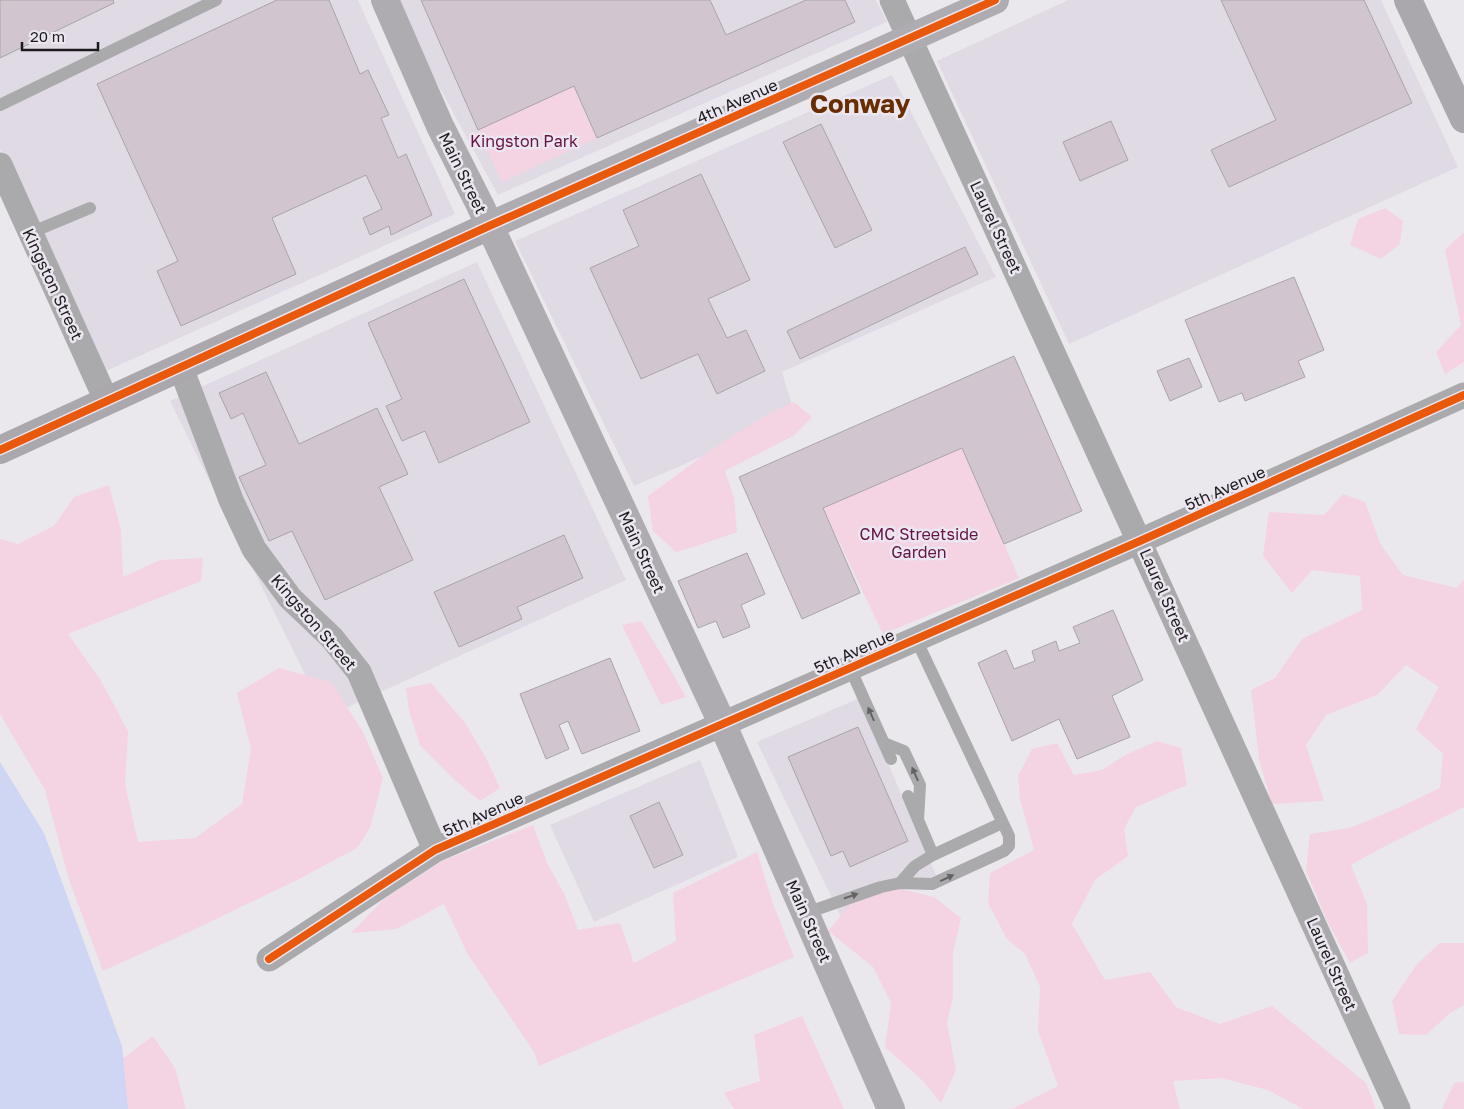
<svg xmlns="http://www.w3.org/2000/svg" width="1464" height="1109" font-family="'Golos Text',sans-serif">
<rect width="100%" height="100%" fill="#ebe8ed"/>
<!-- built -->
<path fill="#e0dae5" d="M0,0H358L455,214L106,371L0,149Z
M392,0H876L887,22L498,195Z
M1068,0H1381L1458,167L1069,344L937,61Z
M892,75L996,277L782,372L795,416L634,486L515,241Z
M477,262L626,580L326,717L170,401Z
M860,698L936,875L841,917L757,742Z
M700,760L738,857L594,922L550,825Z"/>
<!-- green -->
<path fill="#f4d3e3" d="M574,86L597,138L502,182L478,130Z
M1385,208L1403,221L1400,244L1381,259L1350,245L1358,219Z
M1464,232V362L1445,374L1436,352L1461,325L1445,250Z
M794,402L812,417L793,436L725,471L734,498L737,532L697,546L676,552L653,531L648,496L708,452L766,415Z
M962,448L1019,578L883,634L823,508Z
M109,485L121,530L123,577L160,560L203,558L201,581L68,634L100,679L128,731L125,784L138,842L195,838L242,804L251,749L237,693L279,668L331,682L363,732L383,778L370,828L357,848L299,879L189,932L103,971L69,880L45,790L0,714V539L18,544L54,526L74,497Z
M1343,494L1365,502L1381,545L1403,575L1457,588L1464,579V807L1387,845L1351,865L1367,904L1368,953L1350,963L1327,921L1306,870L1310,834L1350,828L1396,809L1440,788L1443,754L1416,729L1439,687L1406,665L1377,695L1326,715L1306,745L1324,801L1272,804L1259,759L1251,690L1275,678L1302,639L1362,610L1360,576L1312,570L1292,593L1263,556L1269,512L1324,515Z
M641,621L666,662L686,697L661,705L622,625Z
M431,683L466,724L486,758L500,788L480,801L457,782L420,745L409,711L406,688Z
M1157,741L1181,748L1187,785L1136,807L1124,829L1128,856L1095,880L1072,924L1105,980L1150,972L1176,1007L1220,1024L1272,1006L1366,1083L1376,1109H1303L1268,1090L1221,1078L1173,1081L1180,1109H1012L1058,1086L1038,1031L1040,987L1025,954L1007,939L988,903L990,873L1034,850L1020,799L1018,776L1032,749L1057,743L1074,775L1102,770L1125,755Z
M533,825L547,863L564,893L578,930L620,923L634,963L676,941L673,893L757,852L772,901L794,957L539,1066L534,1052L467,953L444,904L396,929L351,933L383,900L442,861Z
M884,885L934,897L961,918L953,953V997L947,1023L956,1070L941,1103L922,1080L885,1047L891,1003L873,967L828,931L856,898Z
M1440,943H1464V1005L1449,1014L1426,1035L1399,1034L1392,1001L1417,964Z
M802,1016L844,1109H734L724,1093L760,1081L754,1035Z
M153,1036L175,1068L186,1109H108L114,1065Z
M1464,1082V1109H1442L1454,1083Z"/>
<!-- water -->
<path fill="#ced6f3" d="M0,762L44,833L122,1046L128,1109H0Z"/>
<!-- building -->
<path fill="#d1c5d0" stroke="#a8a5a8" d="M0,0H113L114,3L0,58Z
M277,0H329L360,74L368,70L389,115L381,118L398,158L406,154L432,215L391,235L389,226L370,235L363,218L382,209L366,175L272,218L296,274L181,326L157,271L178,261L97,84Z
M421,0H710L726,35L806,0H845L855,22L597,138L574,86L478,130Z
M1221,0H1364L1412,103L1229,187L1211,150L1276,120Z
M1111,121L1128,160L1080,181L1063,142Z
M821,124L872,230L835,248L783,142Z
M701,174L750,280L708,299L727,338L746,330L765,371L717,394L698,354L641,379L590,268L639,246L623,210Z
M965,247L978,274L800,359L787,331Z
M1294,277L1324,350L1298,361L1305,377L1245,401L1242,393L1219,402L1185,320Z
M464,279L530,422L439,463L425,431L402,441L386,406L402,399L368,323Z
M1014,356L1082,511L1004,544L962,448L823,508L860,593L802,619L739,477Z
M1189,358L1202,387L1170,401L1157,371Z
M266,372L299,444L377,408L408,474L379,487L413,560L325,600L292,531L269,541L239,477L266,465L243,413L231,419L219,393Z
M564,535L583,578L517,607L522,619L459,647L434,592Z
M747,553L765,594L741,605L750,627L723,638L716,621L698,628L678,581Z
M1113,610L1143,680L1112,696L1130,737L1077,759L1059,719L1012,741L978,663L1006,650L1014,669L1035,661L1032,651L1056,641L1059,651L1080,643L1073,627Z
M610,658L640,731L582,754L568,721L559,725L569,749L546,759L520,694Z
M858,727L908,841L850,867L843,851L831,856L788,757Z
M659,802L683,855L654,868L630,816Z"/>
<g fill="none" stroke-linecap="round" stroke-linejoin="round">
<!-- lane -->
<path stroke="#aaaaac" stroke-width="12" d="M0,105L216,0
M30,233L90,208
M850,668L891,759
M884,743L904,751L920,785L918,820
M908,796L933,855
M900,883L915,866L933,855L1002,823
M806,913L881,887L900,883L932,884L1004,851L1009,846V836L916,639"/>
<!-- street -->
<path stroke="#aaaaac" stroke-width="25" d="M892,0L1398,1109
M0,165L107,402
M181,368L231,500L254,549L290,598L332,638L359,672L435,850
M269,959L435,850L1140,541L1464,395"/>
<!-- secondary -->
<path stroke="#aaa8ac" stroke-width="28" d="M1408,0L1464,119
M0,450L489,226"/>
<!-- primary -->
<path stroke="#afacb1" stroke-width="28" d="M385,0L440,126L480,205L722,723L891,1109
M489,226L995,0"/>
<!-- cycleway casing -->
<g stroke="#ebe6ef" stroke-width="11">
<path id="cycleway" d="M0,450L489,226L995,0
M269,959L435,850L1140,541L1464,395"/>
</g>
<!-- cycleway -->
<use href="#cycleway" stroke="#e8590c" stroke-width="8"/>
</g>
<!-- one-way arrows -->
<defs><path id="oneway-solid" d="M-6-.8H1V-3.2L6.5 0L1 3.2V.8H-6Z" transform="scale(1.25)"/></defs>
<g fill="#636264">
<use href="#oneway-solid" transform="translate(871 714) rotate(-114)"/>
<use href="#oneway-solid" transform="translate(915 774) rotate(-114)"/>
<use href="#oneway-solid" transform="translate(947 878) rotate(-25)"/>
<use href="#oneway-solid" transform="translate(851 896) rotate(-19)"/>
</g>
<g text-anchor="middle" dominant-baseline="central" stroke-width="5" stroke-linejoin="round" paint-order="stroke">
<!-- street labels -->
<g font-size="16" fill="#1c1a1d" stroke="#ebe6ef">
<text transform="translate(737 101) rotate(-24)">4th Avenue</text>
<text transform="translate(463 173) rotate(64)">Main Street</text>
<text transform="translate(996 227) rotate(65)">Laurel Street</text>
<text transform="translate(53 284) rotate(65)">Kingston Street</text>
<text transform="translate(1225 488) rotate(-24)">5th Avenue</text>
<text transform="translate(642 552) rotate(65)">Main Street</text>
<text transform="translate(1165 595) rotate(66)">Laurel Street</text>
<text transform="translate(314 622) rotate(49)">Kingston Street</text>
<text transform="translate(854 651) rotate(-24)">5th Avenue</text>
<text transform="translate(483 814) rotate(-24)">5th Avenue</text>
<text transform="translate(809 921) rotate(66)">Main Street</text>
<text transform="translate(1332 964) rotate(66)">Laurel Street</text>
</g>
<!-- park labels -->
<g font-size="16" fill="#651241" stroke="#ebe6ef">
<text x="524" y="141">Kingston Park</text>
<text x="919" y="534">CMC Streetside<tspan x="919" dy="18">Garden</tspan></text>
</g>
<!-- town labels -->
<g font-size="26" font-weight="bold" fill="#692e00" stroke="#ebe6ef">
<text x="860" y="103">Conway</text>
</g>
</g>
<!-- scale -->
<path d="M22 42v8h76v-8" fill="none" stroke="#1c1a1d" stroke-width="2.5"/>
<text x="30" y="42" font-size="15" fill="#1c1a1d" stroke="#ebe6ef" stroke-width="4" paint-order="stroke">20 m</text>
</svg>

---

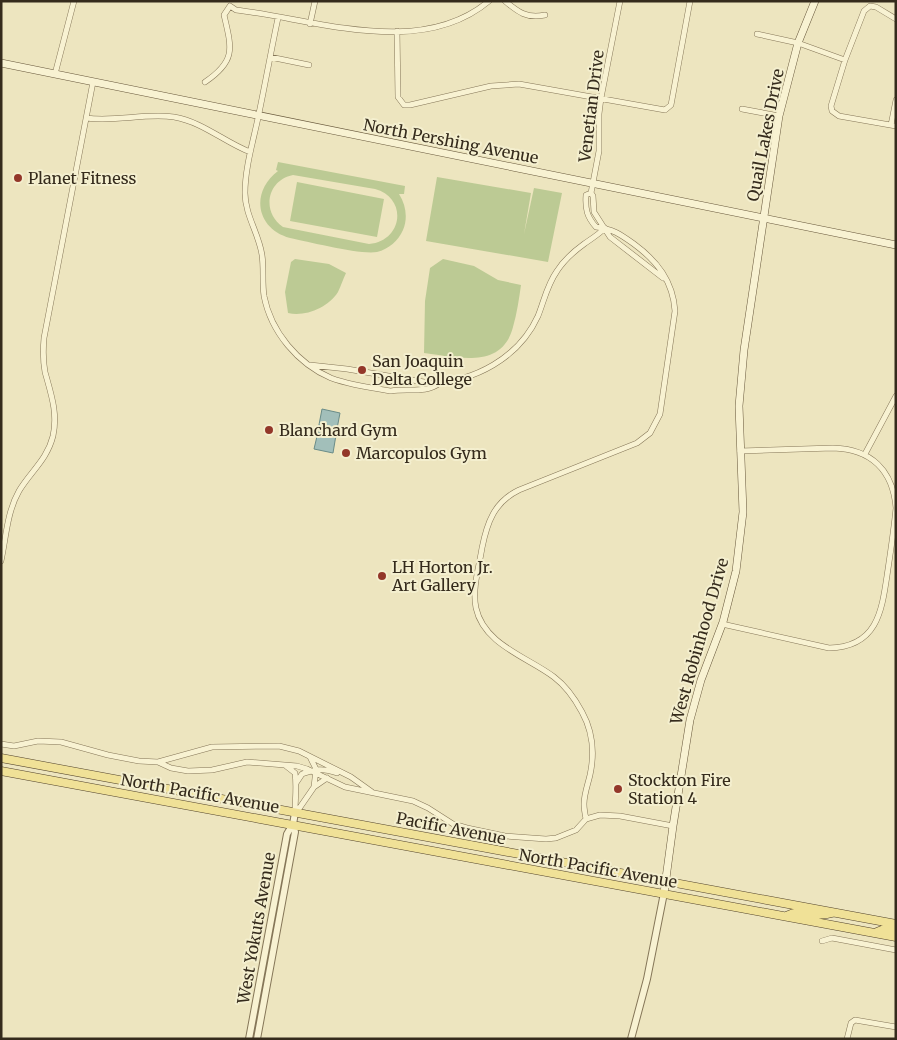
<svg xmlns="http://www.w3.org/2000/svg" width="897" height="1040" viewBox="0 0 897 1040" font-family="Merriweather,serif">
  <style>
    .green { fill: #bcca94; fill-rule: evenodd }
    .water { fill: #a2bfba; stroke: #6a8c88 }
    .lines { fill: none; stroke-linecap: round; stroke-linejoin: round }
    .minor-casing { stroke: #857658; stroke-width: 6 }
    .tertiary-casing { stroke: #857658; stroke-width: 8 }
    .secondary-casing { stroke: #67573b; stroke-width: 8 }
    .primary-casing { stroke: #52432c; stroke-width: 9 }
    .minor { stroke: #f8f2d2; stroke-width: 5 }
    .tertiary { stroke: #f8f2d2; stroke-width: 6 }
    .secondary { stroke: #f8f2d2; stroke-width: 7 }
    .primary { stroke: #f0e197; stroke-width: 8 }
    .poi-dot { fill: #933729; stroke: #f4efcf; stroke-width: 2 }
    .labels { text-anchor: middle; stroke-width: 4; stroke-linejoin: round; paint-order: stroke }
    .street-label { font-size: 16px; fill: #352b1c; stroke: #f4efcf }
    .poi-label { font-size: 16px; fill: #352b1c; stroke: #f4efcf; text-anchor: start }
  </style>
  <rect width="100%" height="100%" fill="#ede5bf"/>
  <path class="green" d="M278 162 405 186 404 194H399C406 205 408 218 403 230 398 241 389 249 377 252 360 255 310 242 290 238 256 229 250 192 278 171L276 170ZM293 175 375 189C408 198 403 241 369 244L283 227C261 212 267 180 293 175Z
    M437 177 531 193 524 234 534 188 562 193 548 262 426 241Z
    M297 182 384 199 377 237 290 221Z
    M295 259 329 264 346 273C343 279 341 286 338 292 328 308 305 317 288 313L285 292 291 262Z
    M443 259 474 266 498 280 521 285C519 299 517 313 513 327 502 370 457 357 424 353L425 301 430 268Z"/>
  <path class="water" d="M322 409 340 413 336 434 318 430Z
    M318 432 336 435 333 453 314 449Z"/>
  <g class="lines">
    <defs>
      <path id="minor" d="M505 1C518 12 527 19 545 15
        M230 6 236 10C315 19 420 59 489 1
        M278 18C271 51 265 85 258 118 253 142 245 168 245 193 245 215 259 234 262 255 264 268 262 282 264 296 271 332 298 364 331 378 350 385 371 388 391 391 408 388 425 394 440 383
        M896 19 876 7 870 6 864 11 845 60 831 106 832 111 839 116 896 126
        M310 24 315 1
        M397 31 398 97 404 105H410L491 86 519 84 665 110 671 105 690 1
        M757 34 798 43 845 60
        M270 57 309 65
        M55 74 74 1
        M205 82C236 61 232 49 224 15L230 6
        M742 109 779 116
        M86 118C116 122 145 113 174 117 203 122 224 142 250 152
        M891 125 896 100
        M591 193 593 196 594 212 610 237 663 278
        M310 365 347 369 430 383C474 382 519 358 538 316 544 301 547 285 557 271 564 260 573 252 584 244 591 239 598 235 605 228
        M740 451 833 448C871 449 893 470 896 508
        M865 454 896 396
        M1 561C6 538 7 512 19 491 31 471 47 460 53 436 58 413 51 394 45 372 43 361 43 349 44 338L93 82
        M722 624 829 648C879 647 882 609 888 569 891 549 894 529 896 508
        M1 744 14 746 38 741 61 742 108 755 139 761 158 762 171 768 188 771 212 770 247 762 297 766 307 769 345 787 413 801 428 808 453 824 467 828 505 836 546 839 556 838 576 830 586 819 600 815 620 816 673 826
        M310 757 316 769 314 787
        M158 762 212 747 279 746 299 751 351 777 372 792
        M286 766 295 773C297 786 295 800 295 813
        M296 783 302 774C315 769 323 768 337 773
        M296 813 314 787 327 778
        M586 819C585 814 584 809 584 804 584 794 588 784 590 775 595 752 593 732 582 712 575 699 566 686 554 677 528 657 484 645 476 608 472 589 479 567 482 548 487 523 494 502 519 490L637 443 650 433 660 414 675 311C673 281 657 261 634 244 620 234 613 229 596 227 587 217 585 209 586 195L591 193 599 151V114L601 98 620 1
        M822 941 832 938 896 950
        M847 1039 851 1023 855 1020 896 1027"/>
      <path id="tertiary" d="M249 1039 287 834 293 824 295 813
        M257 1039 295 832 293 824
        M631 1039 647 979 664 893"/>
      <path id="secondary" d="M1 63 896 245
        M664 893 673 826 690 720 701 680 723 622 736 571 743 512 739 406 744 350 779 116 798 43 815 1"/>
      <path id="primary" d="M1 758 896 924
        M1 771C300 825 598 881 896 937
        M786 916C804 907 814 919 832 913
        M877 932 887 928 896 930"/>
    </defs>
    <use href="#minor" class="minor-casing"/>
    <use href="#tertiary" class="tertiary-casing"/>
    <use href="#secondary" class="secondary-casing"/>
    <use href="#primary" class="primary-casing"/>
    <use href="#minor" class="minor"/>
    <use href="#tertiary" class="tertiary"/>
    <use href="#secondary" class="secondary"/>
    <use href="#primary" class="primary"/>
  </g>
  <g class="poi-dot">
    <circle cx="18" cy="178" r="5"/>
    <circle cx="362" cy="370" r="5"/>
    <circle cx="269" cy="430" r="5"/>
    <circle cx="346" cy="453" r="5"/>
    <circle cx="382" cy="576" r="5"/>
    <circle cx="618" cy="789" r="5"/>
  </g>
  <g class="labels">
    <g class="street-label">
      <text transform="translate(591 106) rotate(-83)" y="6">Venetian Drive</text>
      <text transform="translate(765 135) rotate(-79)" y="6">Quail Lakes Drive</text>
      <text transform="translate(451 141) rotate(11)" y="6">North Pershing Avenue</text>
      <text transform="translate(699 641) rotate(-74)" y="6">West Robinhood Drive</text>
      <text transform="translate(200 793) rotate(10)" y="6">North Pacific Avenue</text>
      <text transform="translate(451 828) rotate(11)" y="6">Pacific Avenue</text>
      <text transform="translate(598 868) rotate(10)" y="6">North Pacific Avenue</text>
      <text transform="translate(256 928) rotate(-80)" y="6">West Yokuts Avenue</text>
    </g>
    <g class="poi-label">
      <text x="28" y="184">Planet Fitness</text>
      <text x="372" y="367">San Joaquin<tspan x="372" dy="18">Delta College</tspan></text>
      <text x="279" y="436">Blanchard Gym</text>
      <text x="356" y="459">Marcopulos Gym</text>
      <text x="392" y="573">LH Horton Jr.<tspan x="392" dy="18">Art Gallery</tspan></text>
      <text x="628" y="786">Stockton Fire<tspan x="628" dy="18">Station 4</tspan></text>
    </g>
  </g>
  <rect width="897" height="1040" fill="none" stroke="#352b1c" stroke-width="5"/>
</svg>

*What is being asked:* If a line in the material contains "linecap", show it.

*Answer for this exercise:*
<g fill="none" stroke-linecap="round" stroke-linejoin="round">
    .lines { fill: none; stroke-linecap: round; stroke-linejoin: round }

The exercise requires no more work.